0Yorum

Marka Yaratan Ankaralılar

Arturo Toscanini orkestra şefi olarak hayatında önemli bir kariyere imza atmıştı. 80. doğum gününü kutlarken gazeteciler oğlu Walter’a şu soruyu yönelttiler: “Babanızın bunca yıldır yaptıkları arasında en önemli işi, en büyük başarısı nedir sizce?” Walter tereddütsüz şu yanıtı verdi: “Babam açısından böyle bir şey düşünülemez çünkü herhangi bir anda ne iş yapıyorsa o iş babamın hayatının en büyük işidir. İster bir orkestra yönetsin, isterse bir portakal soysun, yaptığı her şeye son derece önem verir ve özenle yapar.” Genelkurmay Başkanlığı’nda Sosyal Hizmetler Başkanlığı görevini yürüttüğüm zamanlarda yaşım küçük, sorumluluğum çok büyüktü. İşini çok iyi ve özenle yapan insanları mumla arardım. Özellikle komutanların devir teslim dönemlerindeki süreç benim için çok stresli geçerdi.

KONUTTAKİ DEVİR TESLİM

Yaş haddi, sağlık sorunu veya olağanüstü koşulların verdiği nedenler olmadığı takdirde Genelkurmay Başkanları dört yılda bir değişir. 30 Ağustostan sonra Çankaya’daki komutanların köşkünde de devir teslim yapılır. Şahsi eşyalar dışındaki demirbaşlar yeni komuta kademesinin kullanımına açılır, eskiyenler değiştirilir. Bunların içinde en kritik malzeme de halıdır. Yırtılan, eskiyen veya çok kirlenip kullanılamayan nitelikteki halılar değiştirilir. Karargahtaki yeni yapılan toplantı salonlarında da (Çakmak Salonu, İnönü Salonu ve Orbay Salonu gibi ) en önemli demirbaş malzemesi halıdır. Bu konuyla en ilişkili birlik Destek Kıtaları Komutanlığı ve hizmet bölükleridir. Piyasadaki tanınmış halıcılardan hanımefendinin ve komutanın huzuruna çıkarılacak halılar toplanır ve konuta götürülür. Eğer komutanların yurt dışı programı veya yurt içinde başka bir faaliyeti yoksa Destek Kıtaları Komutanı çok şanslıdır. Benim çalıştığım dönemde Genelkurmay Başkanlığı’ndaki pek çok eserde imzası olan unutulmaz isim Emekli Tuğgeneral Hüseyin Çetinkaya, karargahta çağ atlatıcı kişiliği ve titizliğiyle her işin üstesinden gelirdi. Hüseyin Paşa’yı dekorasyon konusunda en çok rahatlatan kişi Ulus’taki ünlü Şark Halı’nın sahibi Hasan Aslan’dı. Komutanların programı yüzünden bazen Hasan Bey’den alınan birçok halı görücüye çıkmadan önce elimizde beklerdi. Biz strese girerdik ama Hasan Bey aradan aylar geçse bile bir tek gün arayıp emanete verdiği malını sormazdı. Bazen bir mağazada beğendiğimiz halıyı komutana gösterelim dediğimizde satıcılar genellikle mağazadan çıkarmamıza izin vermiyorlardı. Su yolunu bulur. Bu benim sık sık yinelediğim sözdür. Eğer işinizi doğru yapıyorsanız hem kariyer hem de maddi anlamda zirveye çıkıyorsunuz. Durdurulamayan yükseliş o zaman başlıyor.

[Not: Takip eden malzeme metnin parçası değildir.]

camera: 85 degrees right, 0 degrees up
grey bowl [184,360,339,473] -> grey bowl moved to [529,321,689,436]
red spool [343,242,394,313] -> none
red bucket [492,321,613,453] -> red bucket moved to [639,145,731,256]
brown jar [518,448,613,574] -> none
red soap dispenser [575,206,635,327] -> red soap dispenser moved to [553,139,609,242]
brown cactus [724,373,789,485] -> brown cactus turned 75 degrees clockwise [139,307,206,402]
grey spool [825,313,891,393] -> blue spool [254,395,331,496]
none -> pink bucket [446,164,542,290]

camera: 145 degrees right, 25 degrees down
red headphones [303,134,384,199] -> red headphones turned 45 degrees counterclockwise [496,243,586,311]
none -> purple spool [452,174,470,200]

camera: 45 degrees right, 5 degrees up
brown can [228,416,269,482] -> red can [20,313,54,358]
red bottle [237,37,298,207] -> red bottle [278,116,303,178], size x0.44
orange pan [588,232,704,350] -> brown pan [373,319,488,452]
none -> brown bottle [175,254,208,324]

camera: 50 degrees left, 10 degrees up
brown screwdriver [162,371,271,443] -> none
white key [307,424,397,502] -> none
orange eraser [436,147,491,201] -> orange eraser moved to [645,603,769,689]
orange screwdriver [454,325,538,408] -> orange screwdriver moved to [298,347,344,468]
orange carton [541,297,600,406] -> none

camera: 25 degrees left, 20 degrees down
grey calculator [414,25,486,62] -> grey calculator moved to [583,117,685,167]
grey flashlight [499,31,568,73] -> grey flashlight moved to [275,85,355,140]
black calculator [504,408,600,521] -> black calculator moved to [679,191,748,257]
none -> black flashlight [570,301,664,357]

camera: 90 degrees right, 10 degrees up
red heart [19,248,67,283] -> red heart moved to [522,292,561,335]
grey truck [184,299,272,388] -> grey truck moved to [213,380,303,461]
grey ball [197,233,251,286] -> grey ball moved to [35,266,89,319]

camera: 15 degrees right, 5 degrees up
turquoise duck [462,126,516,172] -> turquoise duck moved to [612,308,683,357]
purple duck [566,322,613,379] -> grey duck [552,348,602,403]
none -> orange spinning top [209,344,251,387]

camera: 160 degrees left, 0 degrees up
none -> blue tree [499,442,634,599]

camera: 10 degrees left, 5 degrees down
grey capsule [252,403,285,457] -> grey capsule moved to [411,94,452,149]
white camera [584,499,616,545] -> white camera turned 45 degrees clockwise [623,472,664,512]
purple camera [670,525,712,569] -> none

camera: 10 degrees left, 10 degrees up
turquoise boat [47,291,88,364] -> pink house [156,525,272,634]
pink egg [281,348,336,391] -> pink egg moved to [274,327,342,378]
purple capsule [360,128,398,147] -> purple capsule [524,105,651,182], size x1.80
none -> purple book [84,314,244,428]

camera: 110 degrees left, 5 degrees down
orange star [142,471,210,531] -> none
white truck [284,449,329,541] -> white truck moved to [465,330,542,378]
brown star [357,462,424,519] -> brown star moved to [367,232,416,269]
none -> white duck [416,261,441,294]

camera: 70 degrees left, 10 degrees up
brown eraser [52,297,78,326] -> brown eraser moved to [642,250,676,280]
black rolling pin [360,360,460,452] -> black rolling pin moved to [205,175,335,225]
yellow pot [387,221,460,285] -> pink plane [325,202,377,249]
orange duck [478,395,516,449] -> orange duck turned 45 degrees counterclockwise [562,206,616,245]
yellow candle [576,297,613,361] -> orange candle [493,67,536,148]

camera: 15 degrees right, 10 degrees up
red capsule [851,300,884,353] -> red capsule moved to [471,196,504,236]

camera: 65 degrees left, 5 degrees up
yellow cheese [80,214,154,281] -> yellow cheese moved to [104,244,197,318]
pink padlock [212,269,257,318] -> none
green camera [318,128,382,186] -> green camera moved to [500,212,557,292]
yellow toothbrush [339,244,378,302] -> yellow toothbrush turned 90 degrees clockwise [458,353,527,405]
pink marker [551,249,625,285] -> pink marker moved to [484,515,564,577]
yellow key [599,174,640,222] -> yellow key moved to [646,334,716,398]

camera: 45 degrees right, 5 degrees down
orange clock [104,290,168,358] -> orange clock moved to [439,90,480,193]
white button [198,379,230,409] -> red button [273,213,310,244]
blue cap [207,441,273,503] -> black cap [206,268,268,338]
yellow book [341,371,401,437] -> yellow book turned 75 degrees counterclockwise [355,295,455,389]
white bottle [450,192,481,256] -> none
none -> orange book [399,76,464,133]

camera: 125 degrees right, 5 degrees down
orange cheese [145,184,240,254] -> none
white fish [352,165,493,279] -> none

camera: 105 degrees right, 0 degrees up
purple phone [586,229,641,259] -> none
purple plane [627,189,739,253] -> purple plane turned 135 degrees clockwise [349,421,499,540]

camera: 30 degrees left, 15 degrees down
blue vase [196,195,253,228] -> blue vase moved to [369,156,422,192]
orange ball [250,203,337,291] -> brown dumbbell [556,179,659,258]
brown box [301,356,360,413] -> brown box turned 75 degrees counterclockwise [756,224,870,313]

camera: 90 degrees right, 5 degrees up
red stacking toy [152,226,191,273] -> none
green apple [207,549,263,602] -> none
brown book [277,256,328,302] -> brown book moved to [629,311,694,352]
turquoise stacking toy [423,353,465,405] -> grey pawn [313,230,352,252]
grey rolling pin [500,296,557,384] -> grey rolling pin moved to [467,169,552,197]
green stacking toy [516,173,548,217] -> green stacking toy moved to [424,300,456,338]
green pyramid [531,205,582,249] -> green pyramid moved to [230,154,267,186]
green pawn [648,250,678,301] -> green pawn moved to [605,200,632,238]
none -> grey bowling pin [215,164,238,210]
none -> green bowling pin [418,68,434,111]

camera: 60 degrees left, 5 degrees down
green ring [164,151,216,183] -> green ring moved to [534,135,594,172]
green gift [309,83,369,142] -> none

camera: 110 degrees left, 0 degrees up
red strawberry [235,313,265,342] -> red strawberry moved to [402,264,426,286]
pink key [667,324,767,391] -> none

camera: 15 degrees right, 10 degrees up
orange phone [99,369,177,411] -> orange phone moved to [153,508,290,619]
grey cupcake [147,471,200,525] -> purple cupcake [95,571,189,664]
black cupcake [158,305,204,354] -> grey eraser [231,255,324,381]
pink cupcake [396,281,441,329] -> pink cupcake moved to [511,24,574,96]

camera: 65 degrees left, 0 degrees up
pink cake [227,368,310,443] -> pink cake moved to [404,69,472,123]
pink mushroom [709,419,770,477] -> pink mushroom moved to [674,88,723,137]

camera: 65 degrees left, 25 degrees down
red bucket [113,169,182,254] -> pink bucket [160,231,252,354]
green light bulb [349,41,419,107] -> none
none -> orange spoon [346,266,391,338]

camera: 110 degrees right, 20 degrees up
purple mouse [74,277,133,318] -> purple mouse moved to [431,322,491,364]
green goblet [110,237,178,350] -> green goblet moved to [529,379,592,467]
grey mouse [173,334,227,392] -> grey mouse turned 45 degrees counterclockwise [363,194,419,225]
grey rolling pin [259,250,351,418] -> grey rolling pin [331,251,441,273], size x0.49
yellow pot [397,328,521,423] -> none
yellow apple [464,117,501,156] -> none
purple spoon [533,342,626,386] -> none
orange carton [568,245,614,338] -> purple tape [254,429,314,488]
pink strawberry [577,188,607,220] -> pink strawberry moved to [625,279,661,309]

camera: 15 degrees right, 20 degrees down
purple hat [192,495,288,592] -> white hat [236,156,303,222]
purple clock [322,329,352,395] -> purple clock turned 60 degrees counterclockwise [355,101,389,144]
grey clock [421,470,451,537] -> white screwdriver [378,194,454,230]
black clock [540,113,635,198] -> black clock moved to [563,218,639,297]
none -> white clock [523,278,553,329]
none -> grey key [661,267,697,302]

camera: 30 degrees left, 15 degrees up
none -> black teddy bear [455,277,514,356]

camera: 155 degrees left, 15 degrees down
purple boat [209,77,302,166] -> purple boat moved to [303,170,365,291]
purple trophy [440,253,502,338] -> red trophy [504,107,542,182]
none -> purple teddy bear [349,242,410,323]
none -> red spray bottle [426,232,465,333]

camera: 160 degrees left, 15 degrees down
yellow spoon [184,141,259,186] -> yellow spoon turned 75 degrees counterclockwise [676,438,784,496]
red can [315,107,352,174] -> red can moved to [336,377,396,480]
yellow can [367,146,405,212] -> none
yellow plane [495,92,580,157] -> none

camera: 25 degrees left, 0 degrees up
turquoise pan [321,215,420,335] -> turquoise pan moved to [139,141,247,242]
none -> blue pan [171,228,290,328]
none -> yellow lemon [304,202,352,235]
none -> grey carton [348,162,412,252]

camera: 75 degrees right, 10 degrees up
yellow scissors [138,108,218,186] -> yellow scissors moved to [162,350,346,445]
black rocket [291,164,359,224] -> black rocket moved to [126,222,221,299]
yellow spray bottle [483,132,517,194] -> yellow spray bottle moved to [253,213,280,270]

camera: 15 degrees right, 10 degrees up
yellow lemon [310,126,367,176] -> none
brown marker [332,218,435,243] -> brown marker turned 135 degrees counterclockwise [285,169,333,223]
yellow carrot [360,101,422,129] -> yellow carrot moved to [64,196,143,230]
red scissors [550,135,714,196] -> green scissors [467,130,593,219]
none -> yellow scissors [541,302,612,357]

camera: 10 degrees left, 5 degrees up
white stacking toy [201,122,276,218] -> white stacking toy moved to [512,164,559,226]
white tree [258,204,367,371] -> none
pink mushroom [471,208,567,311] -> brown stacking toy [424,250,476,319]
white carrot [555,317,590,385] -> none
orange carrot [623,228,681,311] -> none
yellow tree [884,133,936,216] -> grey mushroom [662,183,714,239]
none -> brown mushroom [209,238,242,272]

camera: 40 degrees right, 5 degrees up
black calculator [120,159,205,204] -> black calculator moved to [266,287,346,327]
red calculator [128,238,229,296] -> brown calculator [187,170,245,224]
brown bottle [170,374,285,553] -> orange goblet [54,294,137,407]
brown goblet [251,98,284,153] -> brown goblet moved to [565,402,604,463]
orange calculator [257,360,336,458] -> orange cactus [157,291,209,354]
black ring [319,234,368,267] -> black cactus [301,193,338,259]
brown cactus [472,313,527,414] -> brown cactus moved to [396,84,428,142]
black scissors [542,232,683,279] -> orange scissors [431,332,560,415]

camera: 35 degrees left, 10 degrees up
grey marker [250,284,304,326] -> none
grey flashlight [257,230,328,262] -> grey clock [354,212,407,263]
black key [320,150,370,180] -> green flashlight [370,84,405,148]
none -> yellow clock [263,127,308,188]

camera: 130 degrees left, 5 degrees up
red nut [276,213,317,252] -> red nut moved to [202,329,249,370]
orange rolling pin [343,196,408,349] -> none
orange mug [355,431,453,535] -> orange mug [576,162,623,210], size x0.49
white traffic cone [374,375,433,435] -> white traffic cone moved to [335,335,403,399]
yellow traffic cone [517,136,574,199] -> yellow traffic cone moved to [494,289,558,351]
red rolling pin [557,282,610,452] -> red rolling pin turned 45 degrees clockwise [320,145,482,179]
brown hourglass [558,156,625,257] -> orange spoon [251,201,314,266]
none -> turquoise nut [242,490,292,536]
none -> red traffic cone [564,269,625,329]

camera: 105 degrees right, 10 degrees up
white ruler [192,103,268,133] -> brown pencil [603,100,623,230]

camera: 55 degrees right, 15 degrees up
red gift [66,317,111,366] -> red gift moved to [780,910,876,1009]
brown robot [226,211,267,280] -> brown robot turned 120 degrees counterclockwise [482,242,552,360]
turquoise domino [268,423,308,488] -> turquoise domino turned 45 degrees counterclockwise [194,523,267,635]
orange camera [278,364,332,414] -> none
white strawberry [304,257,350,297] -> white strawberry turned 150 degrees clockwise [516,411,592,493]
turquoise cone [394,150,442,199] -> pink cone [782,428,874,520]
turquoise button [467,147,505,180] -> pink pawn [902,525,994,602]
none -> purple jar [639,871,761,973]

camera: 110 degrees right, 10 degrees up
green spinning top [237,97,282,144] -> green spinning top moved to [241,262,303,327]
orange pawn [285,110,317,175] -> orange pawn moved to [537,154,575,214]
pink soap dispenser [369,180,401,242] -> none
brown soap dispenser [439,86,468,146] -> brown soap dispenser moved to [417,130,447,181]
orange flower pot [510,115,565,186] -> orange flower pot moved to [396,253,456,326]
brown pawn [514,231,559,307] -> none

İKİNCİ KUŞAK HARİKALAR YARATIYOR

Türkiye’nin dünya devleriyle yarışan ünlü firmaların sahibi olan Hasan Bey örnek bir evlat yetiştirdi, oğlu Ahmet Aslan bayrağı zirveye taşıdı. Eskişehir yolundaki ORS’yi (Ortadoğu Rulman Sanayi) bilmeyen Ankaralı yoktur. Dünyanın en ünlü markaları olan araçlar bu rulmanı tercih eder. Bu tesis özellikle Polatlı’ya yakın bir yerde kurulmuş olup, bölgeye istihdam sağlamayı hedeflemiştir. Son yıllarda Japonya’daki dünyanın en tanınmış Japon firmalarının sahipleri restorana geldiler. Sanyo’nun patronu, Marubeni-Itochu yönetim kurulu başkanı gibi ünlülerle çok yakın iletişim kuran ve işbirliği yapan Ahmet Aslan artık Japonya’da tanınan bir isim oldu. Japon konukları gibi deniz ürünlerine çok düşkün olan Ahmet Bey, misafirlerini Trilye’de ağırlayarak, Japonları hayran bırakan Türkiye denizlerinin nadide ürünlerinin tanınmasına da vesile olmaktadır.

ÜRÜNLERİ DÜNYACA TANINIYOR

Isparta Mensucat Sanayi, Burdur Mensucat Sanayi, Şark Halı, Samur Halıları gibi Türkiye ve dünya piyasalarında söz sahibi olan iplik ve halı fabrikaları Ulus’tan Güney Afrika’ya uzanan başarı köprüsünün direkleridir. Ekim ayı itibariyle Ulus’taki Şark Halı mağazaları Eskişehir yolu üzerindeki showroomlarına taşındı. Üç bin kişinin çalıştığı tesisler ülke ekonomisinin temel taşları ve katma değer yaratan gurur kaynaklarımızdır. Hilton, Sheraton gibi zincir otellerden Güney Afrika’daki lüks otellere kadar pek çok tesiste Aslan ailesinin yarattığı güzellikler göğsümüzü kabartmaktadır. Tanrı insanlara iki yuvarlak organ vermiştir. Biri düşünmek, diğeri oturmak içindir. Başarı hangisinin kullanıldığına bağlıdır. Genç yaşta başkaları için kendini unutan girişimciler, sonsuza dek daima hatırlanırlar.